_YOUR GOAL_. Copy out exactly the lines spanning the line with "0; padding-left: 17px" to the line with "left: 336px ->", inclusive, from the data underneath, with no pictures.

_TASK MATERIAL_.
((
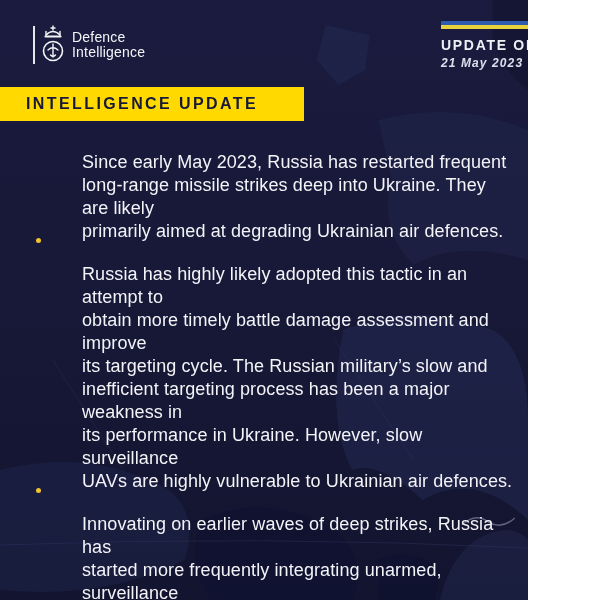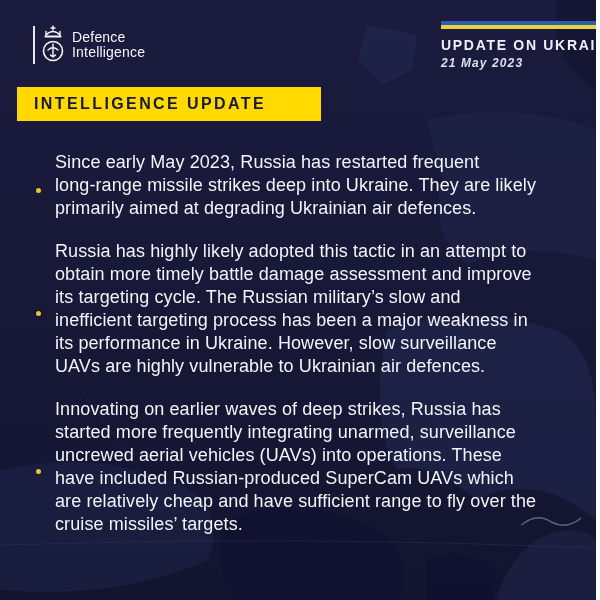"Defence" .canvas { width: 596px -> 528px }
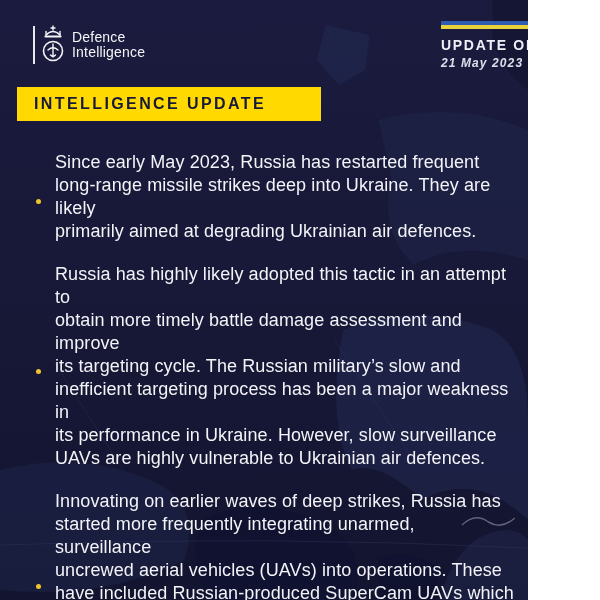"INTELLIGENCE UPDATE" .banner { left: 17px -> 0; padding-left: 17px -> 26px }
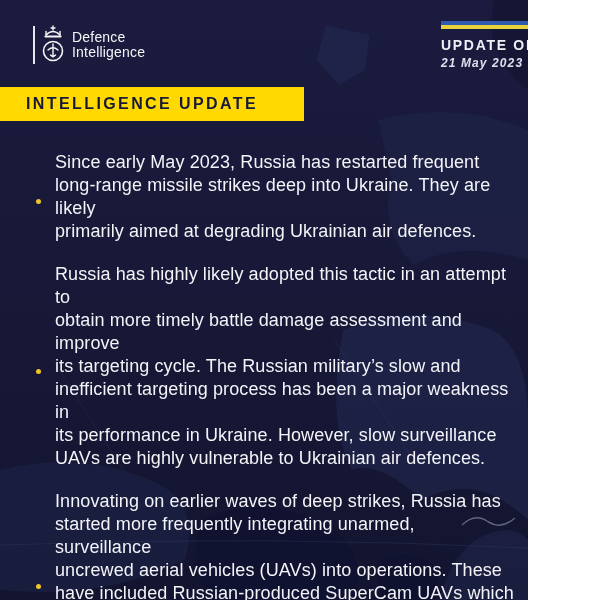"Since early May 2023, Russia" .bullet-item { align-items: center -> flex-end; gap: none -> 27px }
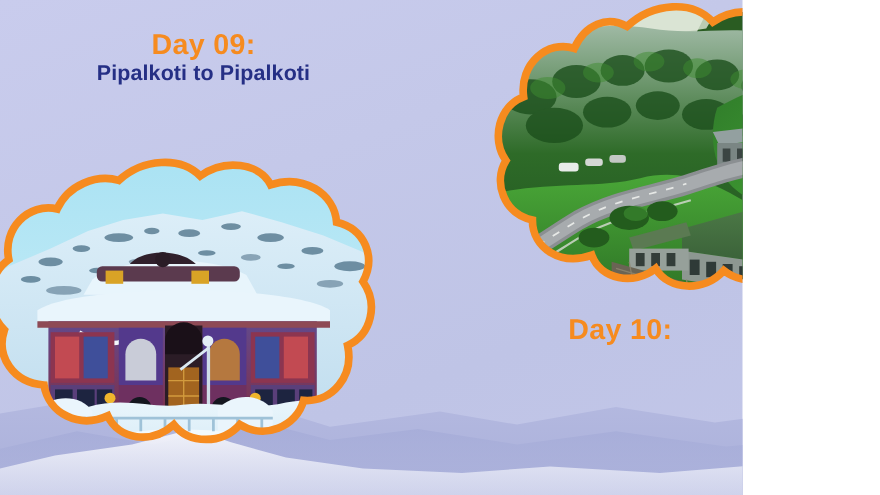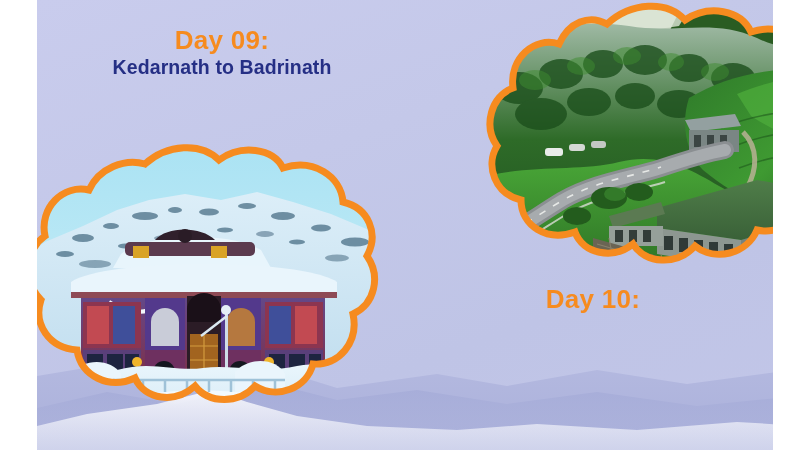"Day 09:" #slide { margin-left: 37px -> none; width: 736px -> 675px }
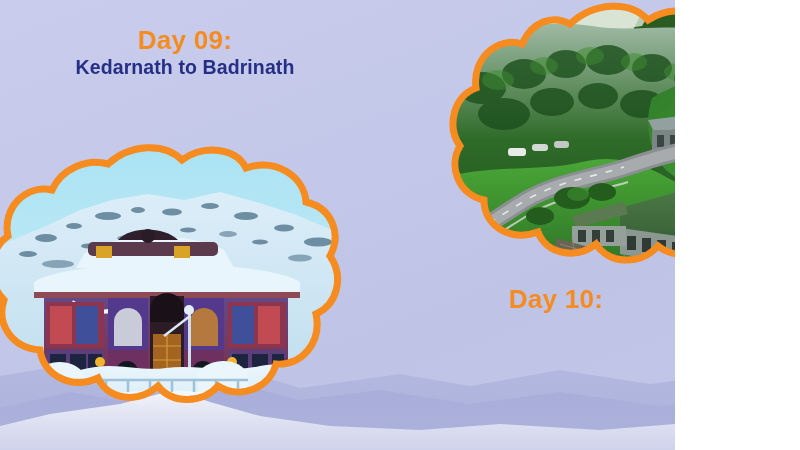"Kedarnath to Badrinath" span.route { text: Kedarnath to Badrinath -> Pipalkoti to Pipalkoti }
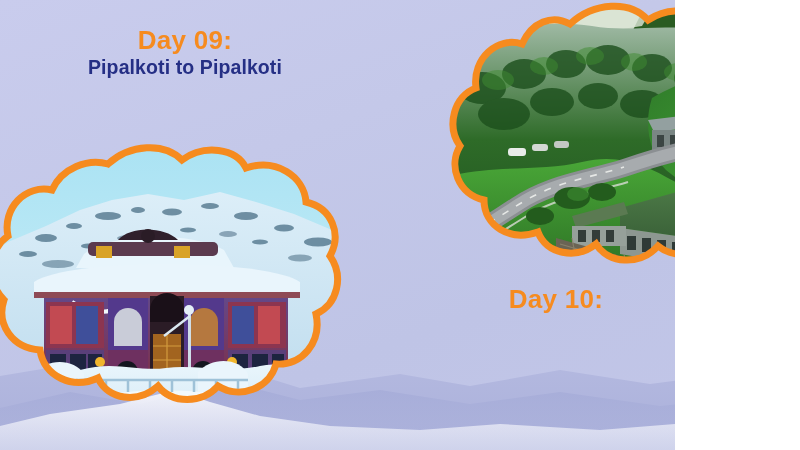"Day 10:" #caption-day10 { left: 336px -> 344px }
))
((
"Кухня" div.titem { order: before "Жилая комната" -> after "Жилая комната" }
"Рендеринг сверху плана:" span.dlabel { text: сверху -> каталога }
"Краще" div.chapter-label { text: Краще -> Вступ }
))
_SOLUTION_.
"INTELLIGENCE UPDATE" .banner { left: 17px -> 0; padding-left: 17px -> 26px }
"Since early May 2023, Russia" .bullet-item { align-items: center -> flex-end; gap: none -> 27px }
"Day 09:" #slide { margin-left: 37px -> none; width: 736px -> 675px }
"Kedarnath to Badrinath" span.route { text: Kedarnath to Badrinath -> Pipalkoti to Pipalkoti }
"Day 10:" #caption-day10 { left: 336px -> 344px }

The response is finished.